L’article 6 permet aux opérateurs privés de se dispenser de l’obligation faite aux opérateurs français de posséder une licence. Or cette licence atteste que l’opérateur de spectacle détient la capacité juridique qui l’autorise à exercer une activité commerciale. Pour l’obtenir, l’opérateur doit suivre une formation de 500 heures, comportant un très important volet sécurité, ce qui n’est pas anodin dès lors qu’il s’agit d’accueillir du public.
En fait, vous remettez en cause bien plus qu’un simple mécanisme d’autorisation. C’est toute une conception du dialogue social, lequel n’est naturellement pas étranger à la qualité du spectacle vivant dans notre pays, qui est menacée dans la mesure où cette licence, parce qu’elle assure le respect du principe de présomption de salariat, permet de lutter contre le travail illégal.
L’article 8, dont nous avions proposé la suppression, contre l’avis du Gouvernement, lequel a malheureusement été suivi par la majorité sénatoriale, prévoit, lui, de supprimer les incompatibilités pour l’obtention de la licence d’agence de mannequins, dont l’objet est d’éviter les conflits d’intérêts qui peuvent se produire au détriment des mannequins. Ces derniers, souvent très jeunes, parfois mêmes mineurs, peuvent être particulièrement fragiles. Il nous semble dès lors impensable d’adoucir les règles censées protéger les mannequins en confiant aux agents le soin de veiller à leurs intérêts alors qu’ils ont au contraire tout à gagner en cas de conflits d’intérêts.
Enfin, comment ne pas souligner le risque que fait peser l’article 10 de ce projet de loi sur le secteur social ?
En effet, celui-ci vise à restreindre de manière importante les conditions d’exercice de la profession d’assistant de service social. Le demandeur ressortissant d’un État membre serait dispensé de justifier de deux années d’expérience en tant qu’assistant de service social s’il a obtenu un titre dans son pays, même si la profession n’y est pas réglementée.
Or, si la profession est réglementée depuis longtemps en France, c’est parce que les pouvoirs publics ont considéré à juste titre qu’il était impératif, pour les professionnels qui accompagnent des personnes connaissant une situation sociale et financière difficile, de disposer d’une formation adéquate.

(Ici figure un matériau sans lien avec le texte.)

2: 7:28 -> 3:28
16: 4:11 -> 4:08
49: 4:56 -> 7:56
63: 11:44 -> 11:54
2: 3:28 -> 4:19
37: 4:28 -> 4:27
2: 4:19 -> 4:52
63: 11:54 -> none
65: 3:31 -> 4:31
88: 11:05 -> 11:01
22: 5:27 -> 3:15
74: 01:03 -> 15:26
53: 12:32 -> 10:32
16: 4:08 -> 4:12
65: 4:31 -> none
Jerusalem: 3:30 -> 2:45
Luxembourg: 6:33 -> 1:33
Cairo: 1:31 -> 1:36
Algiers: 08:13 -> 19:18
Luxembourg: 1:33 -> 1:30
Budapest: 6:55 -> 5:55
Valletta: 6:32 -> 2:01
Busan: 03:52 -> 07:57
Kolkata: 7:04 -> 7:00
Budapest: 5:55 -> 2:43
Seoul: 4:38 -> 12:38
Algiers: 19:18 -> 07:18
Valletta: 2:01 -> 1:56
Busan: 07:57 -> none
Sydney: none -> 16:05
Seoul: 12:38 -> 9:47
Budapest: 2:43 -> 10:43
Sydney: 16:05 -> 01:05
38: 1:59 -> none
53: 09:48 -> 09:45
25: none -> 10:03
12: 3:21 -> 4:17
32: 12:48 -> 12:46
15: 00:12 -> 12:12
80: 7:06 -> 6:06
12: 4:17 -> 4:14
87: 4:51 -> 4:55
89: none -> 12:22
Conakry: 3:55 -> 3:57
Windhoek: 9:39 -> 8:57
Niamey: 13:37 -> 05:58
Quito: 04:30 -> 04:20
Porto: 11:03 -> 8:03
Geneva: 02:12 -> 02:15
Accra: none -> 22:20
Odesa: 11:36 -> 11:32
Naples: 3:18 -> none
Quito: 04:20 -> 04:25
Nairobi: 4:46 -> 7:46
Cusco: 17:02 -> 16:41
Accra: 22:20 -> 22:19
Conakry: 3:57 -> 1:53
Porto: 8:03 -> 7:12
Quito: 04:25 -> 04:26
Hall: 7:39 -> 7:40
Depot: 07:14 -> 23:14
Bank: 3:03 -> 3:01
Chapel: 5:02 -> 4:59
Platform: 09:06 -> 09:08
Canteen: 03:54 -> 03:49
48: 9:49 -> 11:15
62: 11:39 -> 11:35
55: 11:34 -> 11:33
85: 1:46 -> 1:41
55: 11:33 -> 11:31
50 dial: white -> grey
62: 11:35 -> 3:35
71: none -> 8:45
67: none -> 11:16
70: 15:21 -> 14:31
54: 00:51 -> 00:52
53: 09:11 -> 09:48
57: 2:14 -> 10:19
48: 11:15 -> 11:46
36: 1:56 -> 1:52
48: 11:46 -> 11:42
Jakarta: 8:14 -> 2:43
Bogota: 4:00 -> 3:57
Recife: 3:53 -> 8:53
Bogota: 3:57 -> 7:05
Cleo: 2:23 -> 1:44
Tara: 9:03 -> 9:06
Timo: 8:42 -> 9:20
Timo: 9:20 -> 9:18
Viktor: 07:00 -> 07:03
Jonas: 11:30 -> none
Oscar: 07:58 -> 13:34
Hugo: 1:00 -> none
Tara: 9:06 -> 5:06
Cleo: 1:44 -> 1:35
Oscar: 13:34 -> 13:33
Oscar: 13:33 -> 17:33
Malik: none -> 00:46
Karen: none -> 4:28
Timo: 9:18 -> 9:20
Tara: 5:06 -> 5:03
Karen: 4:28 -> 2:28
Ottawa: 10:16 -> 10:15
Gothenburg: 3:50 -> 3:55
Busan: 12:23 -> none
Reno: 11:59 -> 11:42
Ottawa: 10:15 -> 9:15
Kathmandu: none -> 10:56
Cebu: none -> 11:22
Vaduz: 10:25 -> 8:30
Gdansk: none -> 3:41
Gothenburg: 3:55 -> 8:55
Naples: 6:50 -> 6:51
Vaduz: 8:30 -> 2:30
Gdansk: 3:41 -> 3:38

Tous les conseillers généraux, à commencer par les présidents de conseils généraux – ils sont nombreux dans cette assemblée –, connaissent parfaitement cette problématique. Il faut dire que les assistants de service social interviennent auprès de publics déjà très fragilisés, pour qui ces professionnels sont souvent l’ultime rempart.
Mes chers collègues, nous n’aurions pas eu à débattre de cet article si le Gouvernement avait décidé, comme l’y autorise le droit européen, d’invoquer les raisons impérieuses d’intérêt général.
Mme Annie David. Eh oui !
M. Guy Fischer. Or il s’y est refusé, ignorant les conséquences des politiques européennes sur les populations dès lors qu’il s’agit de lever tous les obstacles freinant la libre concurrence.
C’est cette logique qui nous a conduits à nous opposer à ce projet de loi comme à la directive Services. Nous considérons en effet qu’il est capital que les pouvoirs publics aient avant tout pour objectif de garantir la qualité et la sécurité des services proposés, particulièrement lorsqu’ils s’adressent à des publics fragilisés ou visent à répondre à des besoins essentiels dans le secteur médical, social ou culturel. Hélas, une telle politique est à mille lieux de ce qui nous est proposé ici ; c’est la raison pour laquelle, comme je l’ai annoncé en préambule, nous voterons contre ce projet de loi.